Car advertisements shout about zero percent loans and other low interest rates, but the fact of the matter is that very few car buyers qualify for them. According to Experian, one of the industry’s largest credit reporting companies, only about 10 percent of new-car buyers qualify for those elite programs.
Those enticing ads are designed to accomplish three things: Get you excited about buying a new car. Get you in the door of the dealership. And get you into an approved loan — even though it may be for a longer term than you were prepared for.
The truth is that most car shoppers do a decent job at negotiation, but many fail miserably when it comes to financing. That is why I strongly suggest that consumers research all buying and leasing options before setting a single foot on a car dealer’s lot.
There are three types of lenders for car loans: the auto manufacturer, a bank, or a credit union. Unless you are 100 percent sure you qualify for a zero percent loan (which you will only get through an automaker), you won’t know which of the three options will give you the best deal until you explore them all. The fact of the matter is all lenders want your business — and the best strategy is to let them compete for it.
The quickest way to check out all options for a loan is online. Visit the automaker’s website to note its current rates (and to see if any rebates or incentives are available for the car.) Some automakers will only show rates that reflect their current low-interest specials, while others will allow you to apply online and get pre-approved for a specific interest rate and loan amount. If you have great credit, then it is likely that the manufacturer’s lending arm will offer you a low interest rate, since many automakers are now offering cut-rate financing to buyers with lower qualifications than was customary over recent years. AAA noted in its 2015 Your Driving Costs study that interest rates have dropped 21 percent compared to 2014, primarily due to stronger demand and overall increase in new-car sales.
Next, compare rates from banks and credit unions.

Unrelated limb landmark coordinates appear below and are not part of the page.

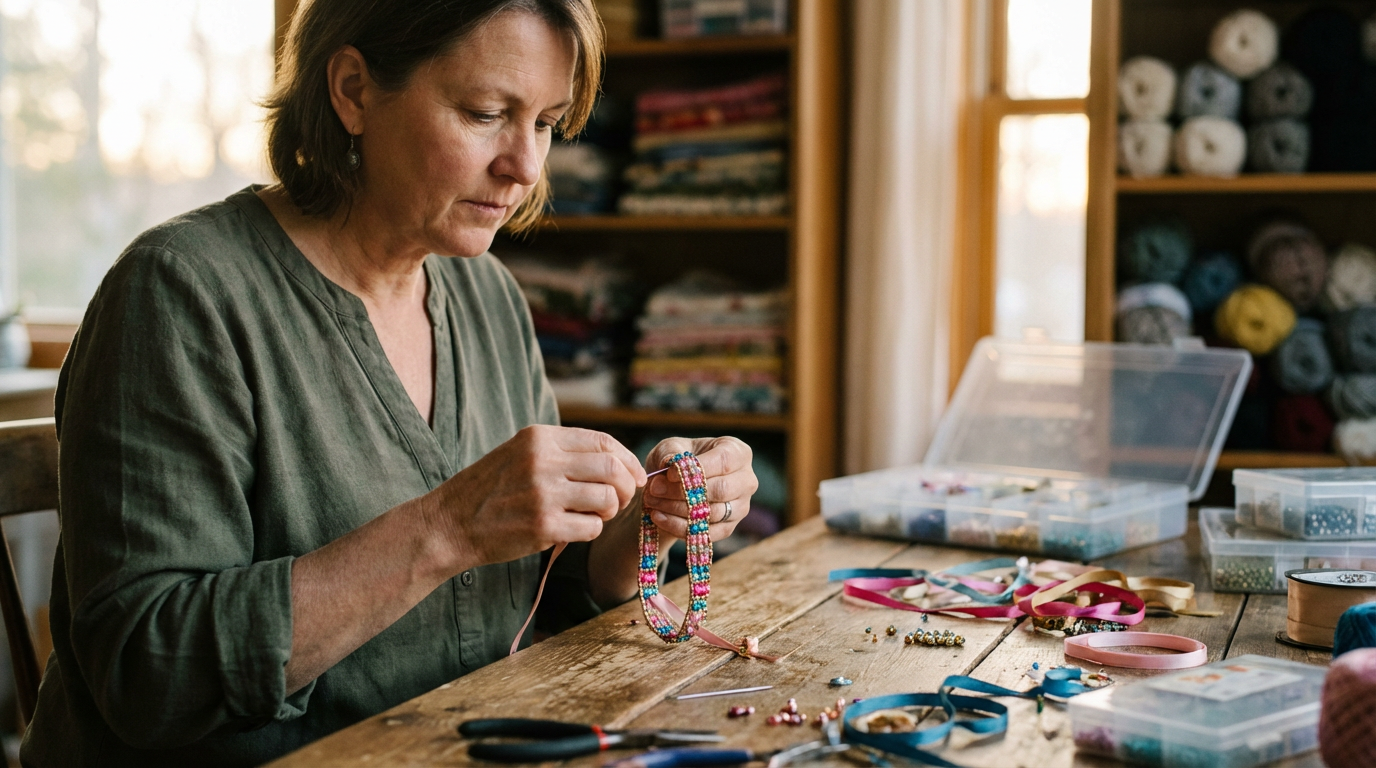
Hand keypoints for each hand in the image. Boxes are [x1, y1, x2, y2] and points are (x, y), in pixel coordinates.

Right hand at [423, 425, 645, 570]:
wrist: (450, 523)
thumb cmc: (490, 490)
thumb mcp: (520, 454)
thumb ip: (561, 452)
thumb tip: (616, 460)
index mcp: (539, 437)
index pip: (602, 441)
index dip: (627, 459)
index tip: (635, 476)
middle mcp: (542, 461)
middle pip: (611, 468)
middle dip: (625, 487)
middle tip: (618, 501)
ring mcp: (543, 494)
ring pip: (607, 498)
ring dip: (608, 511)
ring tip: (592, 516)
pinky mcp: (543, 526)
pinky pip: (591, 527)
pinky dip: (590, 531)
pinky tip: (573, 531)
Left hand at [642, 437, 756, 541]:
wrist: (672, 486)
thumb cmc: (677, 461)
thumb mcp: (670, 448)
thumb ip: (669, 453)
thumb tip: (670, 464)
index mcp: (737, 452)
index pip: (724, 461)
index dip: (696, 469)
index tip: (669, 473)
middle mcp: (746, 480)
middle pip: (722, 489)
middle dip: (684, 492)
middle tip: (655, 490)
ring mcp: (740, 506)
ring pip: (713, 513)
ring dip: (678, 510)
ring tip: (653, 502)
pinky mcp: (729, 527)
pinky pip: (708, 532)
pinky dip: (680, 527)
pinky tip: (659, 517)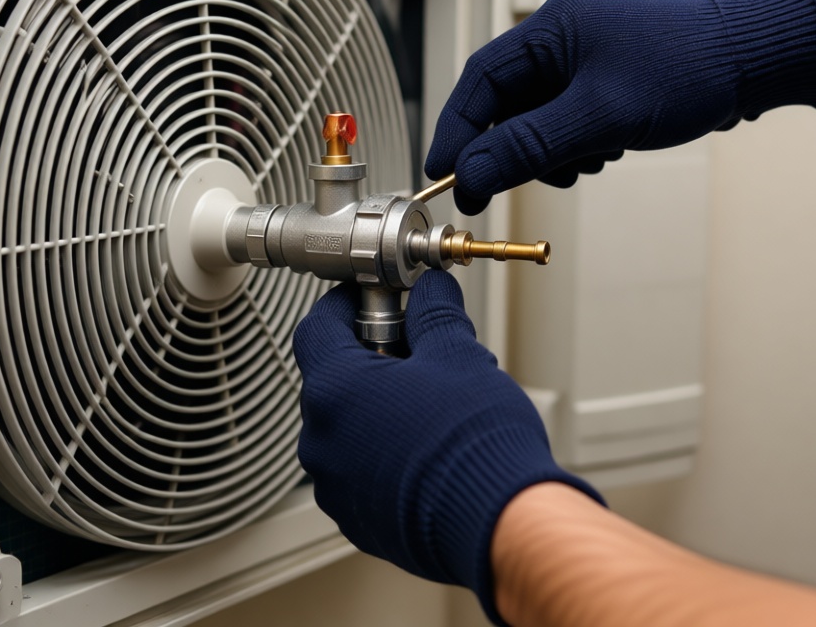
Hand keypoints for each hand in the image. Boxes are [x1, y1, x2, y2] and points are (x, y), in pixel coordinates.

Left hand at [293, 271, 601, 621]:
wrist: (499, 525)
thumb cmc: (475, 444)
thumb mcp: (458, 356)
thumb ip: (434, 314)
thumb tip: (430, 291)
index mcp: (335, 389)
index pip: (317, 328)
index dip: (343, 306)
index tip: (367, 300)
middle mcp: (321, 440)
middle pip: (331, 380)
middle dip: (369, 360)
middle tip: (414, 353)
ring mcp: (335, 486)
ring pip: (346, 429)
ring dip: (377, 411)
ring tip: (430, 408)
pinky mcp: (357, 520)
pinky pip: (359, 473)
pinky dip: (384, 455)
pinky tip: (428, 451)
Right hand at [425, 0, 815, 213]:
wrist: (755, 62)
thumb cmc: (688, 71)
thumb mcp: (598, 117)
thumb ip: (528, 146)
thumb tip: (473, 172)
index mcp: (550, 29)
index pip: (479, 82)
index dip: (456, 130)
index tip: (442, 173)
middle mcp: (562, 39)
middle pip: (506, 104)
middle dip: (512, 148)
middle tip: (509, 185)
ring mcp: (585, 59)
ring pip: (537, 119)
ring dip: (549, 152)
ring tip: (585, 161)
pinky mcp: (606, 80)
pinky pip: (567, 120)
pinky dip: (576, 145)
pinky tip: (606, 151)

Start by checking out the interest rates online for any banks or credit unions you currently do business with. To see what other lenders offer, go to an independent consumer finance website like Bankrate.com to see a daily round-up of rates from national banks. The equivalent for credit unions is available at CULookUp.com, the site for the National Association of Federal Credit Unions. Keep in mind that while credit unions require you to be a member, gone are the days of membership that required employment at a company or through a union. These days there are many community credit unions that simply require you to live in a certain geographic area. Don’t dismiss credit unions as an option even if you’re not currently a member, since they often offer the best interest rates.

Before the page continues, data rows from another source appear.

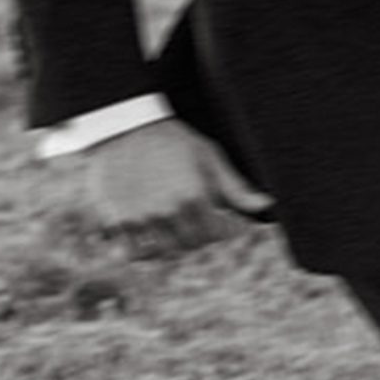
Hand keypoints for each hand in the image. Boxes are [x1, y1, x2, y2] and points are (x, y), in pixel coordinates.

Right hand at [85, 118, 272, 259]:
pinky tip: (148, 234)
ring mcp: (139, 218)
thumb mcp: (208, 156)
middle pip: (190, 245)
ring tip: (174, 229)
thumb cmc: (171, 139)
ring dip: (170, 246)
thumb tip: (265, 205)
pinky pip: (131, 251)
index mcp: (193, 197)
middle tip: (198, 223)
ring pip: (162, 253)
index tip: (223, 222)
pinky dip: (140, 250)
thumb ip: (235, 187)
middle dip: (198, 236)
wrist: (122, 126)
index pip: (216, 234)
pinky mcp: (114, 220)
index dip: (222, 230)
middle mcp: (166, 212)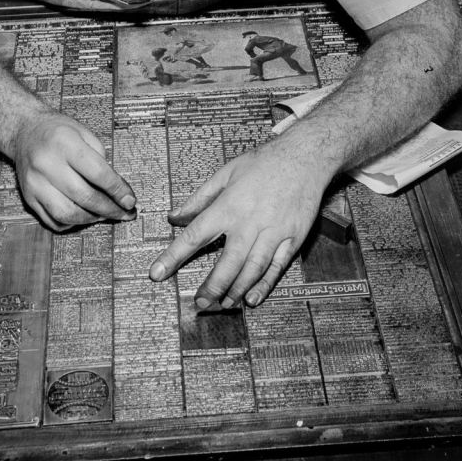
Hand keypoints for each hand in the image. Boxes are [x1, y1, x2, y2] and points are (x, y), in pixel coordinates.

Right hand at [12, 112, 135, 231]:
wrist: (25, 131)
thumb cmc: (59, 131)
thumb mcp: (84, 133)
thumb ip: (101, 160)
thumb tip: (117, 192)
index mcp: (64, 143)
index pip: (97, 173)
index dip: (118, 190)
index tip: (130, 201)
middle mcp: (46, 164)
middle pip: (83, 196)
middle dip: (109, 209)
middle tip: (125, 213)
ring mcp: (35, 183)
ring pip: (67, 214)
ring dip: (91, 219)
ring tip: (105, 214)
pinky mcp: (28, 197)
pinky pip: (52, 221)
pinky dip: (72, 223)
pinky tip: (84, 216)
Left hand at [149, 141, 329, 307]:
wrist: (304, 157)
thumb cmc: (263, 162)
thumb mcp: (225, 173)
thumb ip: (199, 198)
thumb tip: (175, 216)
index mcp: (228, 205)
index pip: (194, 236)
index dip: (173, 256)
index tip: (157, 273)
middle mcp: (249, 222)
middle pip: (227, 262)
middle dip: (211, 287)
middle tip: (199, 303)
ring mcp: (273, 231)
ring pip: (252, 269)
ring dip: (236, 290)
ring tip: (224, 304)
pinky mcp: (292, 237)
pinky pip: (276, 267)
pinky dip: (264, 285)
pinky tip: (252, 298)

Once you’ve checked out all three types of lenders, you should have a short list of which ones you are interested in doing business with. Most auto loan applications can be completed relatively quickly online, and lenders typically respond within about one business day. To complete the applications as rapidly as possible, you’ll want to make sure you have all of your pertinent financial data handy as well as an estimate of what dollar amount you are requesting. Many lenders will respond with an offer of a specific loan interest rate and length, up to a certain amount.
Should you really go to this trouble even if you expect to finance your vehicle through the automaker at the dealership where you buy the car? The answer is a resounding “Yes!” Here’s why: You might be in for an unpleasant surprise at the dealership, so getting pre-approved for a loan by at least one lending institution will help you know where you stand in the eyes of at least two lenders. It will also give you bargaining power, should you need it. The federal Consumer Financial Protection Bureau has been investigating auto loan lenders, including the financial arms of several automakers, and found deceptive and discriminatory practices at dealerships where consumers have not received the best interest rates possible.

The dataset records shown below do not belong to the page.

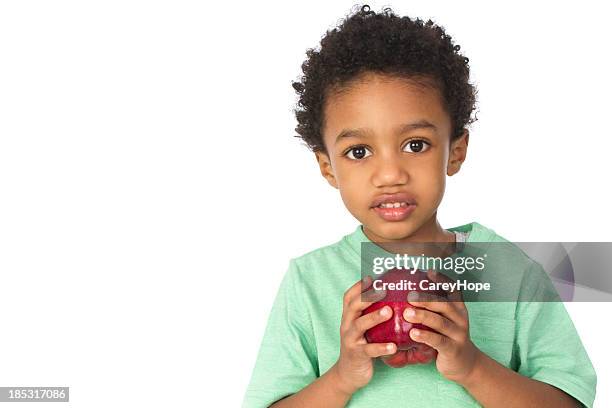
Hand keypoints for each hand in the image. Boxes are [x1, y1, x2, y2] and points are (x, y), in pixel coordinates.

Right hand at [333, 276, 395, 394]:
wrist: (349, 373)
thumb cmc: (361, 346)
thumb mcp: (363, 328)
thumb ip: (371, 314)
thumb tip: (394, 298)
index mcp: (348, 316)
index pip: (349, 296)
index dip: (359, 285)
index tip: (373, 277)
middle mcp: (346, 325)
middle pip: (353, 306)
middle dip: (367, 296)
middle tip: (384, 290)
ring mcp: (350, 339)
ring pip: (360, 325)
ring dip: (374, 317)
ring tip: (389, 312)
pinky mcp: (356, 354)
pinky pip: (369, 350)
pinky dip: (381, 347)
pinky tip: (394, 346)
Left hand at [402, 269, 482, 383]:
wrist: (465, 363)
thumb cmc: (447, 337)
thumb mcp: (444, 321)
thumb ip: (432, 308)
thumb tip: (407, 292)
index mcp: (458, 309)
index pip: (453, 290)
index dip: (442, 280)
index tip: (428, 272)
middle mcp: (460, 319)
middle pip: (444, 305)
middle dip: (426, 299)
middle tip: (409, 296)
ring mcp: (458, 334)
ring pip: (440, 323)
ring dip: (423, 316)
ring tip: (407, 313)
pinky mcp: (453, 349)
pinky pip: (438, 341)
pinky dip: (425, 336)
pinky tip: (413, 334)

In addition, because some states allow auto dealers to mark up a car loan rate provided to them by an automaker or even a local lender, there is the potential for you to pay more by financing through the dealer than by obtaining the same loan on your own. Many states also allow dealers to add a small service fee for acting as the middleman for the loan. These are common, and very legal, practices by most dealers.
Getting quotes yourself helps ensure you get the best deal possible. If you do end up negotiating your car loan at the dealership, make sure you find out which lender they are using. It could be a local lender that you could work with on your own, lowering or avoiding any potential service fees to write the loan, not to mention reducing the interest rate itself.
Finally, when comparing loans, you need to look at all the aspects of the loan — the loan length and the interest rate as well as any fees that may be associated with the loan. If the car qualifies, then factor in any rebates or incentives. A lower interest rate can be negated by a longer loan term (which would result in paying more in interest over the life of the loan) or by paying a higher price for the car, because you must choose between the cut-rate financing and the manufacturer’s rebate. Your best bet is to use a calculator (or use one of the many sites online that provide lease vs. ownership calculation) and compare these loan features to show you the best deal. After all, there’s no sense in paying any more than you need to for your next car.